Monday, September 24, 2007

Mississippi Churning, Part VII

Let's return to our analysis of the Paul Minor case in Mississippi.

We have noted that the Minor case has important connections to the Don Siegelman prosecution in Alabama, the broader Bush Department of Justice (DOJ) scandal, and my own Legal Schnauzer case.

Thanks to Scott Horton, of Harper's, we now know that there might have been particularly sinister motives behind the Minor prosecution. Horton reported on Saturday that his sources are telling him that the Bush administration devised a scheme in late 2001 or early 2002 to target wealthy trial lawyers who are sources of campaign funding for Democratic candidates. Horton's sources say at least five raids have been conducted on law offices around the country, seeking financial data and other information that could be used in criminal prosecutions. The idea? To dry up sources of Democratic funding.

Minor certainly fits the profile of a wealthy trial lawyer who was generous with his funding of Democratic candidates. And if the scheme Horton describes is proven, it might turn out that Minor was one of its first targets.

In posts last week, we described the applicable law in the Minor case and noted strong evidence to suggest the case was wrongly decided and might have been a "political hit" similar to the Siegelman prosecution in Alabama. We particularly noted strange rulings and jury instructions by Judge Henry Wingate (a Republican appointee) that do not appear to square with case law.

Now we look at the two lawsuits that were at the heart of the government's case against Minor and Judges Wes Teel and John Whitfield. The government's case claimed that Minor provided a series of loans to the judges in exchange for favorable rulings on cases he had before them. The primary charges against the defendants were federal funds bribery (18 U.S. Code 666) and honest-services mail fraud (18 U.S. Code 1346), and they were found guilty on all counts.

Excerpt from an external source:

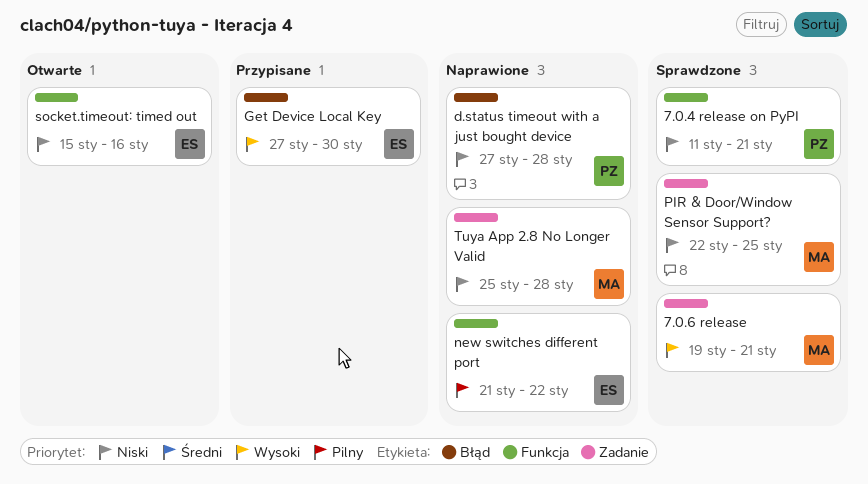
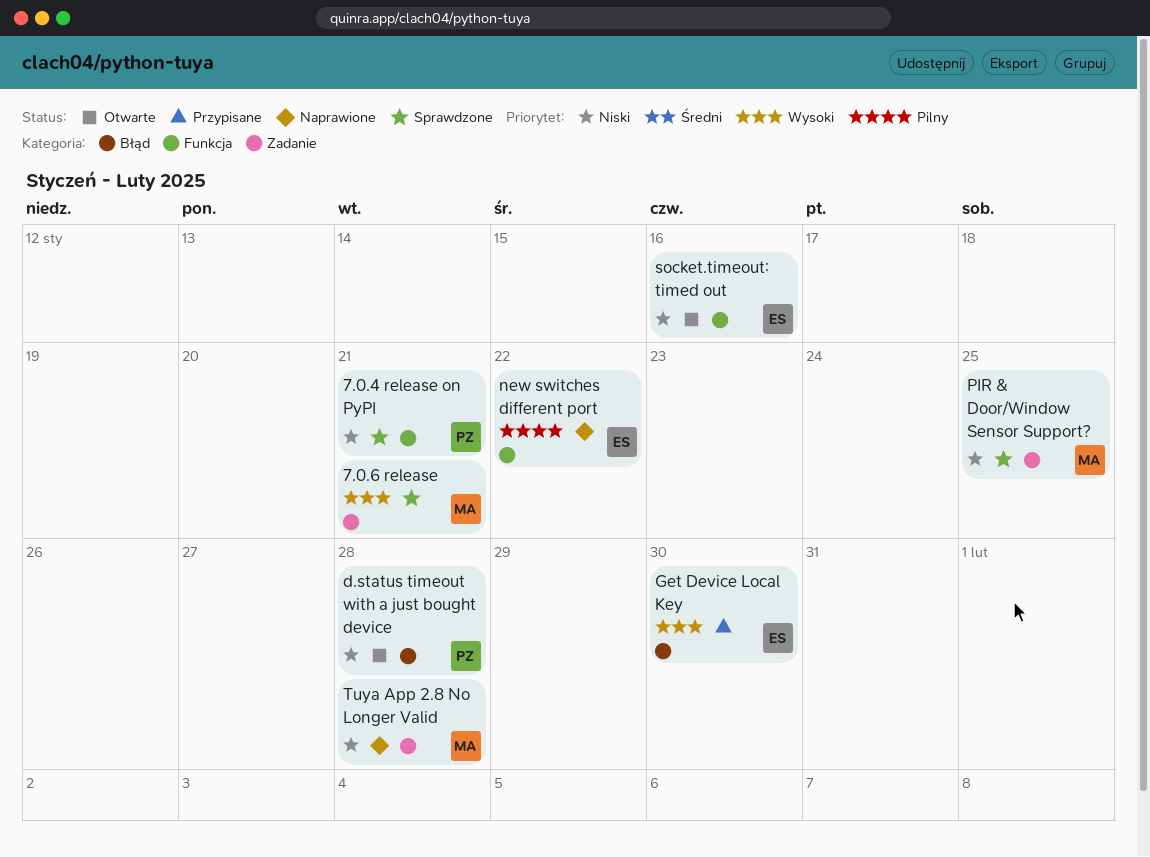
d.status timeout with a just bought device, status: Naprawione -> Otwarte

We noted earlier that the key to a bribery and honest-services mail fraud conviction is a finding that acts were taken with knowledge that they were unlawful, depriving citizens of the judges' honest services. The central question is this: Did the judges actually make unlawful rulings, rulings that were not supported by the facts and the law?

The first lawsuit in the government's case was The Peoples Bank v. USF & G. Minor, representing The Peoples Bank of Biloxi, MS, filed the lawsuit on August 25, 1998. I don't have a lot information about the specific issues involved in the case. But something tells me it involved banking and insurance. (You've got to get up early to sneak one past the Legal Schnauzer.)

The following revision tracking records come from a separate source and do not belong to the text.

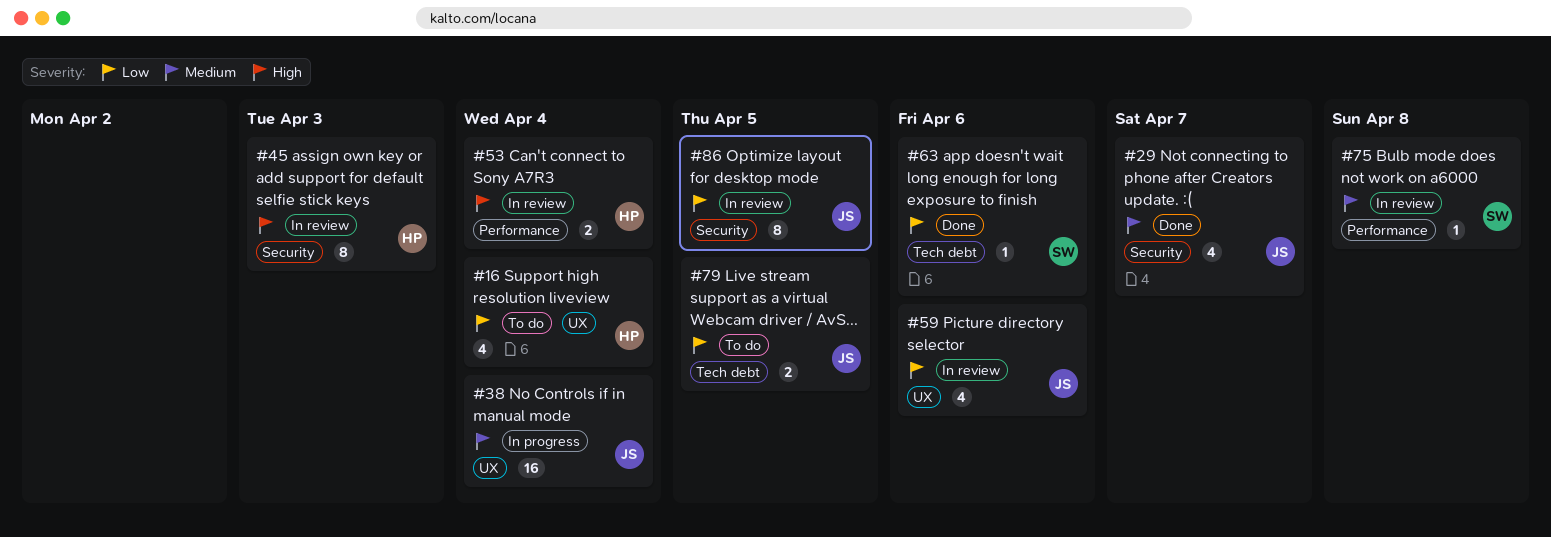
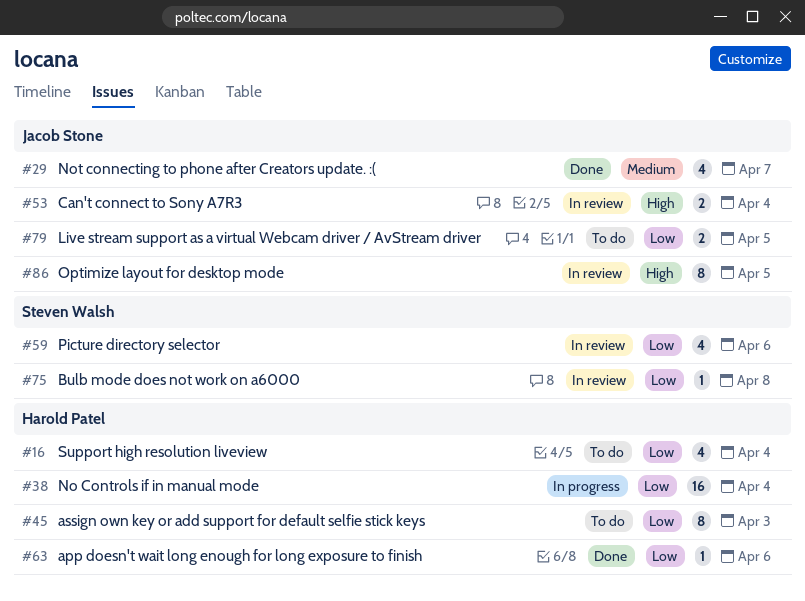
#38, owner: Jacob Stone -> Harold Patel
#38, priority: Medium -> Low
#45, status: In review -> To do
#45, priority: High -> Low
#53, owner: Harold Patel -> Jacob Stone
#59, owner: Jacob Stone -> Steven Walsh
#63, owner: Steven Walsh -> Harold Patel
#75, priority: Medium -> Low
#86, priority: Low -> High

For our purposes, we don't need to know a lot about the issues in the case. We do know that on October 16, 2000, Judge Wes Teel ruled in favor of Minor's client, The Peoples Bank, on a discovery issue. USF & G had claimed that certain information was privileged and should not be produced in discovery.

In December 2001, Teel ruled in favor of The Peoples Bank on the issue of liability. About three days after the ruling, the parties held a settlement conference, and USF & G agreed to pay $1.5 million to settle the case. The government alleged that Minor received approximately $500,000 in attorney's fees.

As I've noted previously, I was not present at the trial. But even the government's indictment does not provide any information showing that Teel's rulings were contrary to law. It does not state the nature of the privilege claim that USF & G made, but even a pseudo-lawyer such as myself knows that judges have great leeway in ruling on discovery matters. Information that might not be admissible at trial still is discoverable. Privileged information is not discoverable, but I see no information indicating that Teel's ruling was incorrect.

And there is no indication that Teel's ruling on liability was contrary to law. As I've noted earlier, it would not be unlawful for Teel to rule in Minor's favor if the law and the facts indicated he should rule in Minor's favor. And the loans Minor provided to Teel were allowed under Mississippi law. (Although you could count me among those who think such loans, gifts, etc. should not be allowed.)

Several apparent facts make this seem like a weak case for the government to base its corruption charges. If attorneys for USF & G felt Judge Teel was prejudiced against them and was ruling contrary to law, they had several steps they could have taken:

* They could have filed an interlocutory appeal under Rule 5 of the Mississippi Rules of Appellate Procedure.

* They could have filed a writ of mandamus under Rule 21 of the Mississippi Rules of Appellate Procedure.

* They could have filed a motion seeking Judge Teel's recusal and appointment of a new judge.

If none of that worked, they could have contacted journalists in the business press and alerted them to wrongdoing in Mississippi courts. I suspect business journalists pay attention when representatives of USF & G call.

I see no indication that the attorneys for USF & G took any of these steps, which makes me think they did not see Judge Teel's rulings as being ungrounded in law.

Perhaps the most important point regarding The Peoples Bank case is this: Teel made no final ruling in the case. USF & G chose to settle, but there was nothing to keep the company from moving forward and taking the case to trial.

The government's decision to charge Teel and Minor with corruption offenses on a case where Teel did not even make a final ruling seems highly questionable.